The semiconductor device according to any one of the above first to fifth structures may have a structure (sixth structure), in which the target transistor is an insulation gate bipolar transistor, and the first conductive electrode, the second conductive electrode, and the control electrode are respectively collector, emitter, and gate.

The semiconductor device according to any one of the above first to fifth structures may have a structure (seventh structure), in which the target transistor is a field-effect transistor, and the first conductive electrode, the second conductive electrode, and the control electrode are respectively drain, source, and gate.

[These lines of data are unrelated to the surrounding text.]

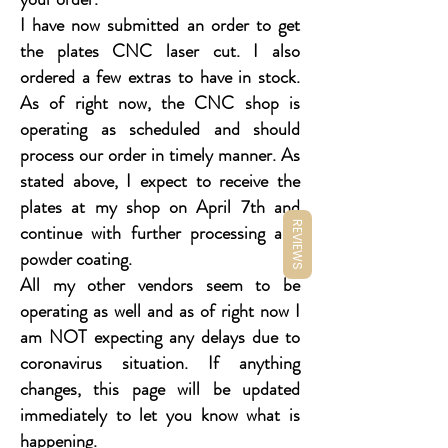
I have now submitted an order to get
the plates CNC laser cut. I also
ordered a few extras to have in stock.
As of right now, the CNC shop is
operating as scheduled and should
process our order in timely manner. As
stated above, I expect to receive the
plates at my shop on April 7th and
REVIEWS
continue with further processing and
powder coating.
All my other vendors seem to be
operating as well and as of right now I
am NOT expecting any delays due to
coronavirus situation. If anything
changes, this page will be updated
immediately to let you know what is
happening.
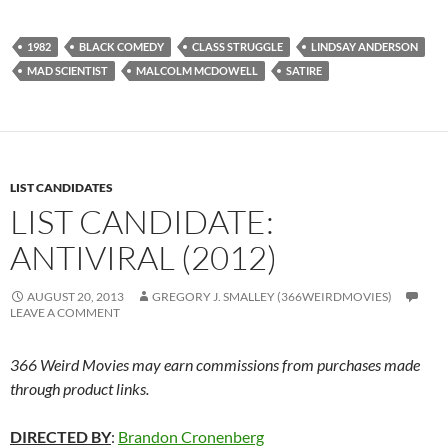
1982
BLACK COMEDY
CLASS STRUGGLE
LINDSAY ANDERSON
MAD SCIENTIST
MALCOLM MCDOWELL
SATIRE
LIST CANDIDATES
LIST CANDIDATE:
ANTIVIRAL (2012)
AUGUST 20, 2013
GREGORY J. SMALLEY (366WEIRDMOVIES)
LEAVE A COMMENT
366 Weird Movies may earn commissions from purchases made
through product links.
DIRECTED BY
:
Brandon Cronenberg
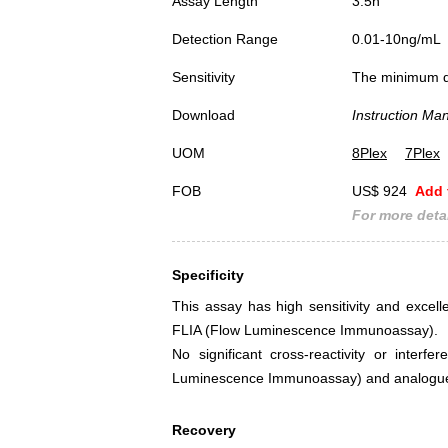
Assay Length
3.5h
Detection Range
0.01-10ng/mL
Sensitivity
The minimum det
Download
Instruction Ma
UOM
8Plex
7Plex
FOB
US$ 924
Add 
For more detai
Specificity
This assay has high sensitivity and excel
FLIA (Flow Luminescence Immunoassay).
No significant cross-reactivity or int
Luminescence Immunoassay) and analogue
Recovery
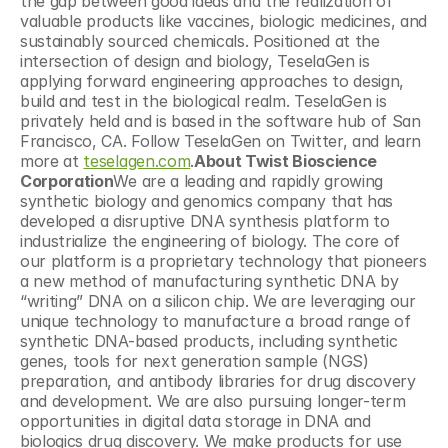
the gap between good ideas and the realization of 
valuable products like vaccines, biologic medicines, and 
sustainably sourced chemicals. Positioned at the 
intersection of design and biology, TeselaGen is 
applying forward engineering approaches to design, 
build and test in the biological realm. TeselaGen is 
privately held and is based in the software hub of San 
Francisco, CA. Follow TeselaGen on Twitter, and learn 
more at 
teselagen.com
.
About Twist Bioscience 
Corporation
We are a leading and rapidly growing 
synthetic biology and genomics company that has 
developed a disruptive DNA synthesis platform to 
industrialize the engineering of biology. The core of 
our platform is a proprietary technology that pioneers 
a new method of manufacturing synthetic DNA by 
“writing” DNA on a silicon chip. We are leveraging our 
unique technology to manufacture a broad range of 
synthetic DNA-based products, including synthetic 
genes, tools for next generation sample (NGS) 
preparation, and antibody libraries for drug discovery 
and development. We are also pursuing longer-term 
opportunities in digital data storage in DNA and 
biologics drug discovery. We make products for use 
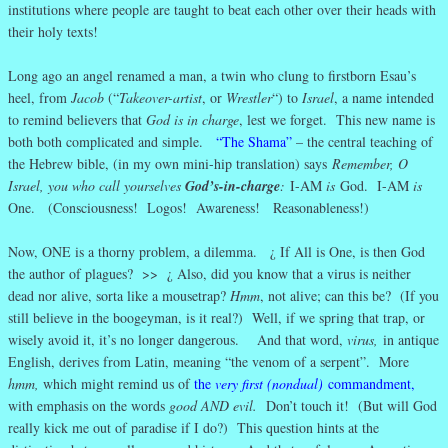
institutions where people are taught to beat each other over their heads with
their holy texts!
Long ago an angel renamed a man, a twin who clung to firstborn Esau’s
heel, from
Jacob
(“
Takeover-artist
, or
Wrestler
“) to
Israel
, a name intended
to remind believers that
God is in charge
, lest we forget. This new name is
both both complicated and simple.
“The Shama”
– the central teaching of
the Hebrew bible, (in my own mini-hip translation) says
Remember, O
Israel, you who call yourselves
God’s-in-charge
:
I-AM
is
God. I-AM
is
One. (Consciousness! Logos! Awareness! Reasonableness!)
Now, ONE is a thorny problem, a dilemma. ¿ If All is One, is then God
the author of plagues? >> ¿ Also, did you know that a virus is neither
dead nor alive, sorta like a mousetrap?
Hmm
, not alive; can this be? (If you
still believe in the boogeyman, is it real?) Well, if we spring that trap, or
wisely avoid it, it’s no longer dangerous. And that word,
virus,
in antique
English, derives from Latin, meaning “the venom of a serpent”. More
hmm,
which might remind us of
the
very first (nondual)
commandment
,
with emphasis on the words
good AND evil.
Don’t touch it! (But will God
really kick me out of paradise if I do?) This question hints at the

The semiconductor device according to any one of the above first to seventh structures may have a structure (eighth structure), in which the semiconductor device is a signal transmission device (1000) disposed between an external device (1400) and the target transistor, and comprises primary side circuit (1100) configured to receive a primary side control signal (Din) from the external device; a secondary side circuit (1200) configured to drive the control electrode of the target transistor; and an insulation circuit (1300) configured to insulate in a DC manner between the primary side circuit and the secondary side circuit, while transmitting the primary side control signal as a secondary side control signal to the secondary side circuit. The control circuit, the overvoltage detection circuit, and the protection switching element are disposed in the secondary side circuit, and the primary side control signal or the secondary side control signal is the input control signal.

A switching device according to one aspect of the present disclosure comprises the semiconductor device according to any one of the above first to eighth structures, and the target transistor (ninth structure).